Lastly, we want to find out the maximal and minimal possible amounts for one of the ingredients. If we’re interested in the minimal amount for ingredient \(i\), we want to

\[\mbox{minimize } e_i x\]

And if we want to find the maximal amount for it,

\[\mbox{minimize } (-e_i) x\]

That’s it! Let’s put all that into code, and let SciPy do the hard work of actually solving it.

Coding the LP

You can find the code here. It’s not that interesting, so I won’t go into it.

The implementation uses NumPy matrices. I tried sparse matrices as well, but it was slower. This is probably due to the small size of the matrix, usually no larger than 10x10. For these sizes, the overhead of using a sparse matrix is larger than the savings.
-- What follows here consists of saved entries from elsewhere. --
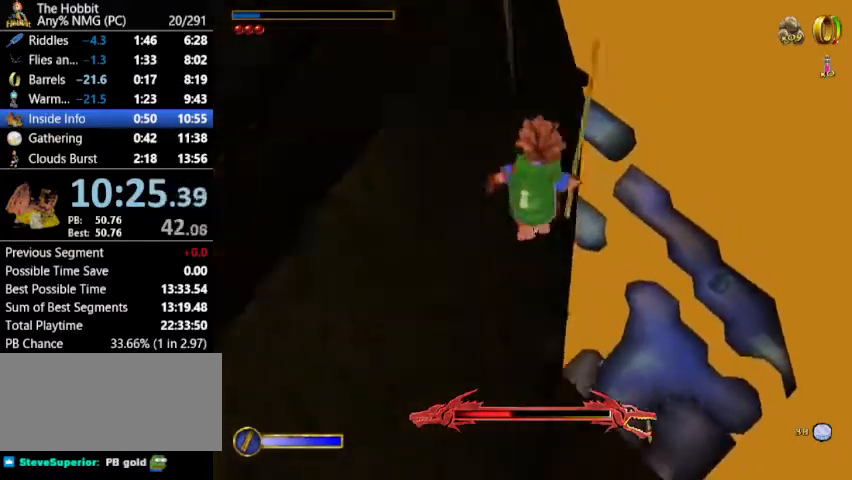
{"keys": ["w"], "mouse": [], "events": [[67, "d", "down"], [167, "d", "up"]]}
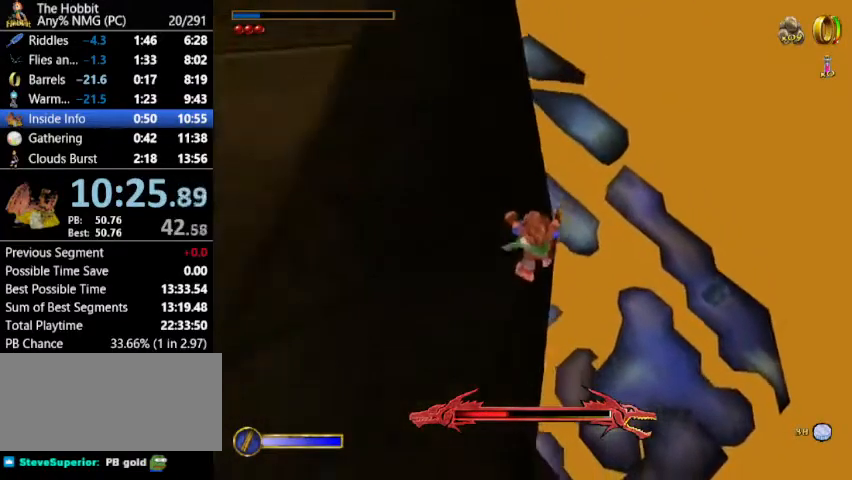
{"keys": ["w"], "mouse": [], "events": [[167, "mouse_right", "down"], [267, "mouse_left", "down"], [300, "mouse_left", "up"], [300, "mouse_right", "up"]]}
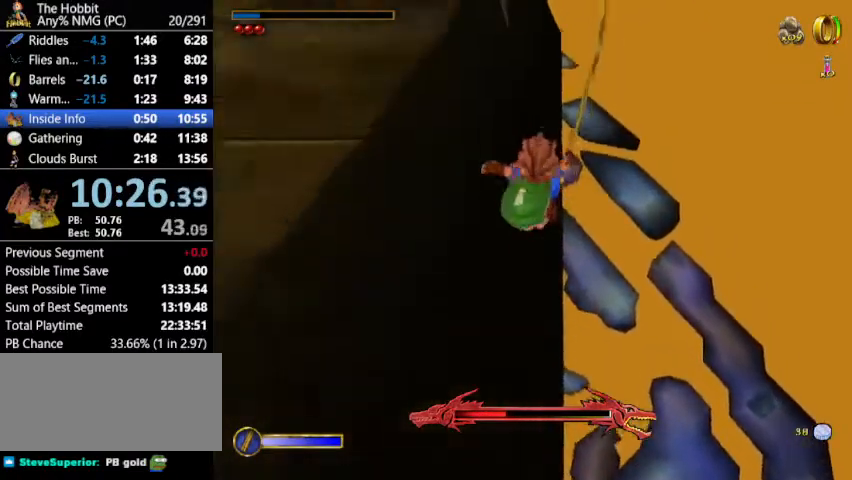
{"keys": ["w"], "mouse": ["left", "right"], "events": [[467, "mouse_right", "down"], [500, "mouse_left", "down"]]}
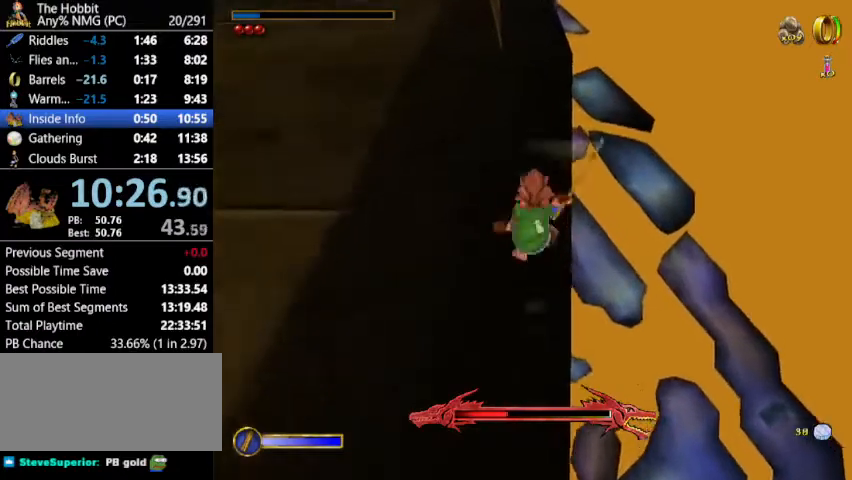
{"keys": ["w"], "mouse": [], "events": [[67, "mouse_right", "up"], [100, "mouse_left", "up"]]}
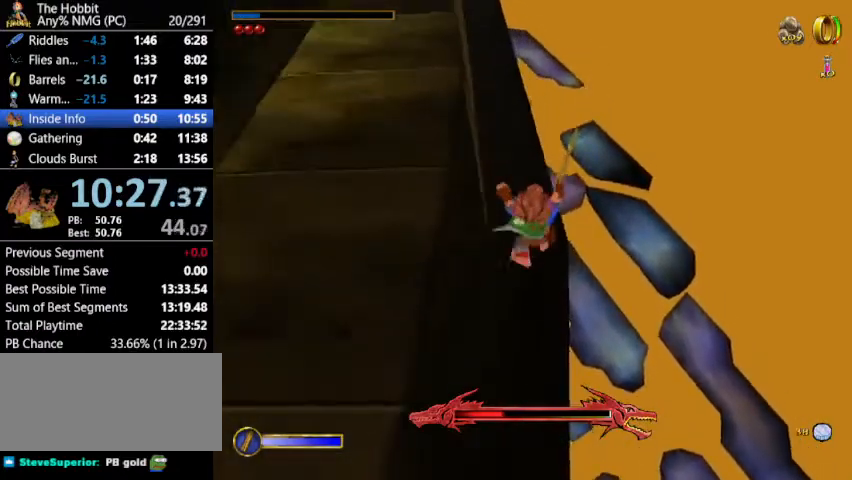
{"keys": ["w"], "mouse": [], "events": []}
I also wanted to give it a simple GUI to make it easier to use. I put it in a Jupyter Notebook with some input widgets for the names and values of the ingredients. It has a nicer interface, but it’s less flexible. You can run it on mybinder.org.

We can see check that the code give correct bounds for our noodles:

$ python src/main.py data/noodles.txt
wheat flour:          47.00% - 96.00%
water:                 2.00% - 49.00%
eggs:                       2.00%
salt:                  0.00% -  2.00%
turmeric:              0.00% -  2.00%

We can also try it out on some other real foods sold in the supermarket in Israel.

A jar of Nutella

Here is Nutella:

$ python src/main.py data/nutella.txt
sugar:                28.05% - 57.90%
vegetable oil:        13.00% - 35.45%
hazelnut:                  13.00%
skim milk powder:           8.70%
low fat cocoa powder:        7.40%
soy lecithin:          0.00% -  7.40%
flavorings:            0.00% -  7.40%

The label emphasizes the hazelnut, milk, and cocoa content. But we still got non-trivial lower and upper bounds on the sugar content. I wonder how much sugar it really has…

A package of Quadritini

Still in the candy section, we have Quadratini:

$ python src/main.py data/quadratini.txt
coconut oil:          12.40% - 56.00%
wheat flour:           6.00% - 31.00%
glucose syrup:         6.00% - 22.67%
whey powder:           6.00% - 18.50%
dextrose:              6.00% - 16.00%
skimmed milk powder:        6.00%
sugar:                 4.00% -  6.00%
soy flour:             4.00% -  6.00%
whole milk powder:          4.00%
fat-reduced cocoa:          2.00%
barley malt extract:   0.00% -  2.00%
hazelnuts:             0.00% -  2.00%
raising agents:        0.00% -  2.00%
salt:                  0.00% -  2.00%
emulsifier soy lecithins:   0.00% -  2.00%
Bourbon vanilla pods:   0.00% -  2.00%
spices:                0.00% -  2.00%

Lots of ingredients here, and we’re only given quantities to a few of them. But we can still deduce a minimal amount of 12.4% coconut oil!

I tried many items. Some give interesting results, and some don’t. You’re welcome to try on your own.

Summary

Linear Programming is one of those things I encountered many times (in 3 different university courses!) but never had a chance to apply. Now I can consider that task as “done”. I got to use scipy’s LP solver, tried out sparse matrices, and played a bit with Jupyter widgets.

As for the results, the most interesting cases are when a “bad” ingredient is first and the “good” ingredient has a low amount, like in the case of Nutella. This combination gives us a non-trivial lower bound for the bad ingredient.

Lastly, if I had to change one rule for the label on the packaging, I would force all manufacturers to give exact amounts for every ingredient that’s over 1%. It would make my code useless, but it would make consumers’ life better.

Footnotes

1

I used a calculator for this.

2

I’m refering to the local law in my country, but I assume it’s the same in most. The FDA is similar, see https://www.accessdata.fda.gov/scripts/cdrh/cfdocs/cfcfr/cfrsearch.cfm?fr=101.4

3

This shows that “the list is sorted” is a linear relationship.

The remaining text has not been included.